Short problem — Copy out the entries from the line with "scientific name: Poecile rufescens" through the end, replacing each "common name" with "vernacular name" and leaving everything else unchanged.

══════════════════════════════

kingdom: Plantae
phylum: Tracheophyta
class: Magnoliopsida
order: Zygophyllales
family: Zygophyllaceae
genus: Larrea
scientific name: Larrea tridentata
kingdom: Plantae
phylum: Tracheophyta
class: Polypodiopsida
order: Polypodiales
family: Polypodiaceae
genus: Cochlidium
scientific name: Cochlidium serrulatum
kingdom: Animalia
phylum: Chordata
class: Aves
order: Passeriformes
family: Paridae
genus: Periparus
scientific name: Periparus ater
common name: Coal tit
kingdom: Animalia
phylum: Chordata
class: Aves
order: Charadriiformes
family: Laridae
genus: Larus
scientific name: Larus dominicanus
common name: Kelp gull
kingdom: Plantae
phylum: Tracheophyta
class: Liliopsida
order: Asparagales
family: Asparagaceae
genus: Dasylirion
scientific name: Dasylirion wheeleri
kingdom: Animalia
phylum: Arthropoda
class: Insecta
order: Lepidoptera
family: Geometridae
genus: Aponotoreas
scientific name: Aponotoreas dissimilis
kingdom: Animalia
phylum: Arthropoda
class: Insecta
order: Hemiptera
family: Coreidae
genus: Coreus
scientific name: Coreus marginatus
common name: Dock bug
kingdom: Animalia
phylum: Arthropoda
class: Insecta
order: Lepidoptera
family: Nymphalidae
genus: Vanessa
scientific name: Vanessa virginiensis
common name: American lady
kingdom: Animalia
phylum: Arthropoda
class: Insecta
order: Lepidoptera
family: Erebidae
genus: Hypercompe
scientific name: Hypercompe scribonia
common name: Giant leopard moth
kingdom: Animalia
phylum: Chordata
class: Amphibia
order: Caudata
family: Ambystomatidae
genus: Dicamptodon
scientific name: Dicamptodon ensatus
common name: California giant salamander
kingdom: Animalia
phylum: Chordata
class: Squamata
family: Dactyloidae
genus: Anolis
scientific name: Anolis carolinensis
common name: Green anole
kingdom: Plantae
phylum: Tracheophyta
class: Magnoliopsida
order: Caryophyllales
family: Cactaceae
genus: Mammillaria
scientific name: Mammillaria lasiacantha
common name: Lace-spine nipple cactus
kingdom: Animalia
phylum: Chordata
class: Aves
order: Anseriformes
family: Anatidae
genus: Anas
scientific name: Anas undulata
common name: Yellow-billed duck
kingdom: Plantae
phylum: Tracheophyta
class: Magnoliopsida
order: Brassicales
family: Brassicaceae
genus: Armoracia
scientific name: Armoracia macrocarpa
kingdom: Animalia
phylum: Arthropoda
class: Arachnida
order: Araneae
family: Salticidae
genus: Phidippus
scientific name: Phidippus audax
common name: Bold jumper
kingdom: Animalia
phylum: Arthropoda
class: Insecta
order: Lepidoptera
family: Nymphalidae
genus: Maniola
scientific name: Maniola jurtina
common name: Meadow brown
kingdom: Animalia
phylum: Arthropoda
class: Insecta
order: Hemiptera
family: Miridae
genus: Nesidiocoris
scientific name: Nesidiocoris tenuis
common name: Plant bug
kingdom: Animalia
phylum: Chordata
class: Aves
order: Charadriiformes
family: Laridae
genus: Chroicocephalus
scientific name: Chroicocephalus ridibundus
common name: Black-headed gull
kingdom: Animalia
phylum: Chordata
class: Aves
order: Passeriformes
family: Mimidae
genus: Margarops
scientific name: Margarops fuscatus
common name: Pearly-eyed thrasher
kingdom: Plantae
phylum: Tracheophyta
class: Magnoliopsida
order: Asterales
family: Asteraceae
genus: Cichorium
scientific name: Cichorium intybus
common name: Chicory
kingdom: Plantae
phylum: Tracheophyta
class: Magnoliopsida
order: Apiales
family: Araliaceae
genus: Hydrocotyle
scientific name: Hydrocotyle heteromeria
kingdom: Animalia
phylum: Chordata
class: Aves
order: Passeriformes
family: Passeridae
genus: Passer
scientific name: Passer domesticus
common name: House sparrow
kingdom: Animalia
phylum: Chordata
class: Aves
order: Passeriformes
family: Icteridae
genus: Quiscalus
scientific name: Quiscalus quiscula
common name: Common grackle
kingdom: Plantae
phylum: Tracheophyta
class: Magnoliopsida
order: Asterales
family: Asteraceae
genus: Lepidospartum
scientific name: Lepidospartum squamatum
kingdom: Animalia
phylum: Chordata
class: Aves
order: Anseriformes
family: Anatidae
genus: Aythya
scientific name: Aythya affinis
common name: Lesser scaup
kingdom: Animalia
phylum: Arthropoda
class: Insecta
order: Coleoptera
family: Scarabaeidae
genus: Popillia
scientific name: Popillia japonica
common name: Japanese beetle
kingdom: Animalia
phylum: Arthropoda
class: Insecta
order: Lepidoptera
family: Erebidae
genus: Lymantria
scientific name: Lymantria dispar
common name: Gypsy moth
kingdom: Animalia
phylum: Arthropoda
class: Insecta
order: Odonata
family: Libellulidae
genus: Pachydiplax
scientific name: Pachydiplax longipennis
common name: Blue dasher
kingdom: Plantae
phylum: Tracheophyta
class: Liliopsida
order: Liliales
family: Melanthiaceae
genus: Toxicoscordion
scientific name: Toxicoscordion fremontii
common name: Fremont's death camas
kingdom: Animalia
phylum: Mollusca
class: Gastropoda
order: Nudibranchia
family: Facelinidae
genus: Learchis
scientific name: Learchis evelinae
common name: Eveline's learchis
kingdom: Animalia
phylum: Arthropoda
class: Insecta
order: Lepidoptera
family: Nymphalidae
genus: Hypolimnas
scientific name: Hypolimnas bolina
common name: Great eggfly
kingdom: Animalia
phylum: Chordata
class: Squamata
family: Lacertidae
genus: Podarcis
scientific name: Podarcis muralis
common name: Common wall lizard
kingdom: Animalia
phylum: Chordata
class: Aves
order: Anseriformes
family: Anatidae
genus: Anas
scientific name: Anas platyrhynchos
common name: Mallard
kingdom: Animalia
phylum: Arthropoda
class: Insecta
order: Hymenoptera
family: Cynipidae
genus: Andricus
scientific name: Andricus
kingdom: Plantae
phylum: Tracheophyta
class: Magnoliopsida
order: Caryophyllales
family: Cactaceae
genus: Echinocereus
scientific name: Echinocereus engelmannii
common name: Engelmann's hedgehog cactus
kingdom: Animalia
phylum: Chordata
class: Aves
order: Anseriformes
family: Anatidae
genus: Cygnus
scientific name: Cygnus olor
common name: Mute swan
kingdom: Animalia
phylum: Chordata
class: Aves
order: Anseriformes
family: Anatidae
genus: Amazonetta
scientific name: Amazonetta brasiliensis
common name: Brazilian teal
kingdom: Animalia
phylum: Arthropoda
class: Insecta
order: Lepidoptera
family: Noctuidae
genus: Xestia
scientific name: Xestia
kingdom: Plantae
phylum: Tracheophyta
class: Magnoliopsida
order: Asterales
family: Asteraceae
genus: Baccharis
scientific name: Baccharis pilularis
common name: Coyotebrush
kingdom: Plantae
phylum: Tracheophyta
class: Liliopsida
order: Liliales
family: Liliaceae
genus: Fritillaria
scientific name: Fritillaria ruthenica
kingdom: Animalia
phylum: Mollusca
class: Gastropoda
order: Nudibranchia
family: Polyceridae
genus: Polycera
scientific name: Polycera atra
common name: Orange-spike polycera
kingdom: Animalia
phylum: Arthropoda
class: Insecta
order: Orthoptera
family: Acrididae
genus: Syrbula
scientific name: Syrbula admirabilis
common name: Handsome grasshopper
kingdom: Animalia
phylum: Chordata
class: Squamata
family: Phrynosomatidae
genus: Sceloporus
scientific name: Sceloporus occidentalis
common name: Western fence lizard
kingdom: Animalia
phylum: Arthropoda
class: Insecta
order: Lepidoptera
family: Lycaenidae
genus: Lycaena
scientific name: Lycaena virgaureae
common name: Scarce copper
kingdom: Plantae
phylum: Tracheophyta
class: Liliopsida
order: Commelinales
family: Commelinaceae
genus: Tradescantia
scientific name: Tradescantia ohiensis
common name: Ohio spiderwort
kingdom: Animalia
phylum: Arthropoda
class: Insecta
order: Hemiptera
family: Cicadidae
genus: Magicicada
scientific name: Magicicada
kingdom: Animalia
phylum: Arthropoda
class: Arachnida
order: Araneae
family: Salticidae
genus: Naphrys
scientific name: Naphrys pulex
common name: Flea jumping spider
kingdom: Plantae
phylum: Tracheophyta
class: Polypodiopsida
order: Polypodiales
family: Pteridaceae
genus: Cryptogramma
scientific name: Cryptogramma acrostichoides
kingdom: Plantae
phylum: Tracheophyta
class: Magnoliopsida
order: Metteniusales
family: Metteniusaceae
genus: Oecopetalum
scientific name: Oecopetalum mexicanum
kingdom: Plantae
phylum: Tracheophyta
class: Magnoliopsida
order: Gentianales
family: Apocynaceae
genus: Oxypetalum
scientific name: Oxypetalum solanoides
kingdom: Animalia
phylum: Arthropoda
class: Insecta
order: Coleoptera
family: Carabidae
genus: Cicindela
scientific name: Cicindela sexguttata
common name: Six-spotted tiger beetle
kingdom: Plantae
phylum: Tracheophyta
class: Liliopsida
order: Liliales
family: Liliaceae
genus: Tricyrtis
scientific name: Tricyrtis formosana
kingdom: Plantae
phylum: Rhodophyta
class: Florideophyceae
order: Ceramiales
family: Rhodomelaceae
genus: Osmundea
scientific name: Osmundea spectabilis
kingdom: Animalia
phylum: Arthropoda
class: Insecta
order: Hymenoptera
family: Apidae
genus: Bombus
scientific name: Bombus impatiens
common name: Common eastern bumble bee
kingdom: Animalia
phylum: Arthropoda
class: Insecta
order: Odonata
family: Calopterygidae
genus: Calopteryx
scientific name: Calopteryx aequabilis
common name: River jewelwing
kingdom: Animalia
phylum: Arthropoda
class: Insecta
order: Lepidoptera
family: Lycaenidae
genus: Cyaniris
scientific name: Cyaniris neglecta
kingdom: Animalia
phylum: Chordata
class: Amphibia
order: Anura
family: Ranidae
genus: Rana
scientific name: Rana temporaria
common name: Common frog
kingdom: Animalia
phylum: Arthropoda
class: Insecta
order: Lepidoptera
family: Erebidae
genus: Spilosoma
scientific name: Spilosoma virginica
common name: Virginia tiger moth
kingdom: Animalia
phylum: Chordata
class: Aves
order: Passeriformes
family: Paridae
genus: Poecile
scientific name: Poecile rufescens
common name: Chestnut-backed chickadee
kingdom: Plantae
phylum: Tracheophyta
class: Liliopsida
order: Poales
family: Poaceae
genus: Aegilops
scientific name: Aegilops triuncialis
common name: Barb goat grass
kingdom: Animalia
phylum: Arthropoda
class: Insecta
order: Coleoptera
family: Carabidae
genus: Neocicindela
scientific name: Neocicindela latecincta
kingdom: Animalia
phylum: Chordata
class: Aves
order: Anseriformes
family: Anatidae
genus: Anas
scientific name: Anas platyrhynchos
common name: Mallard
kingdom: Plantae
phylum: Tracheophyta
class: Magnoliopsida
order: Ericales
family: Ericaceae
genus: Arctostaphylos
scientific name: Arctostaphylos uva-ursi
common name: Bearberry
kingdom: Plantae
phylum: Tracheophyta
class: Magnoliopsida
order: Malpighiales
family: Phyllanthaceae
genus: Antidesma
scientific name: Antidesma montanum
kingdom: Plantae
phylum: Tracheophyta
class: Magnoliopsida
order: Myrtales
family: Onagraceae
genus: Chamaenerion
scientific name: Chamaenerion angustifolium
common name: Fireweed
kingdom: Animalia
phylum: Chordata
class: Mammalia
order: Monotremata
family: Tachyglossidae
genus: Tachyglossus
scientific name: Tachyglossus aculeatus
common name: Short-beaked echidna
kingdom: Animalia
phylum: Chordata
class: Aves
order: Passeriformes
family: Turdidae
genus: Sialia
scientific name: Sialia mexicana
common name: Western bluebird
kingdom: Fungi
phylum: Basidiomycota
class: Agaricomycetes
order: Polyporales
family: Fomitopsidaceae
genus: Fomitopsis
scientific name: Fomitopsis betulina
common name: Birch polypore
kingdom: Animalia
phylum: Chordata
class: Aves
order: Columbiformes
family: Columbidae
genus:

══════════════════════════════

Task output —
scientific name: Poecile rufescens
vernacular name: Chestnut-backed chickadee
kingdom: Plantae
phylum: Tracheophyta
class: Liliopsida
order: Poales
family: Poaceae
genus: Aegilops
scientific name: Aegilops triuncialis
vernacular name: Barb goat grass
kingdom: Animalia
phylum: Arthropoda
class: Insecta
order: Coleoptera
family: Carabidae
genus: Neocicindela
scientific name: Neocicindela latecincta
kingdom: Animalia
phylum: Chordata
class: Aves
order: Anseriformes
family: Anatidae
genus: Anas
scientific name: Anas platyrhynchos
vernacular name: Mallard
kingdom: Plantae
phylum: Tracheophyta
class: Magnoliopsida
order: Ericales
family: Ericaceae
genus: Arctostaphylos
scientific name: Arctostaphylos uva-ursi
vernacular name: Bearberry
kingdom: Plantae
phylum: Tracheophyta
class: Magnoliopsida
order: Malpighiales
family: Phyllanthaceae
genus: Antidesma
scientific name: Antidesma montanum
kingdom: Plantae
phylum: Tracheophyta
class: Magnoliopsida
order: Myrtales
family: Onagraceae
genus: Chamaenerion
scientific name: Chamaenerion angustifolium
vernacular name: Fireweed
kingdom: Animalia
phylum: Chordata
class: Mammalia
order: Monotremata
family: Tachyglossidae
genus: Tachyglossus
scientific name: Tachyglossus aculeatus
vernacular name: Short-beaked echidna
kingdom: Animalia
phylum: Chordata
class: Aves
order: Passeriformes
family: Turdidae
genus: Sialia
scientific name: Sialia mexicana
vernacular name: Western bluebird
kingdom: Fungi
phylum: Basidiomycota
class: Agaricomycetes
order: Polyporales
family: Fomitopsidaceae
genus: Fomitopsis
scientific name: Fomitopsis betulina
vernacular name: Birch polypore
kingdom: Animalia
phylum: Chordata
class: Aves
order: Columbiformes
family: Columbidae
genus:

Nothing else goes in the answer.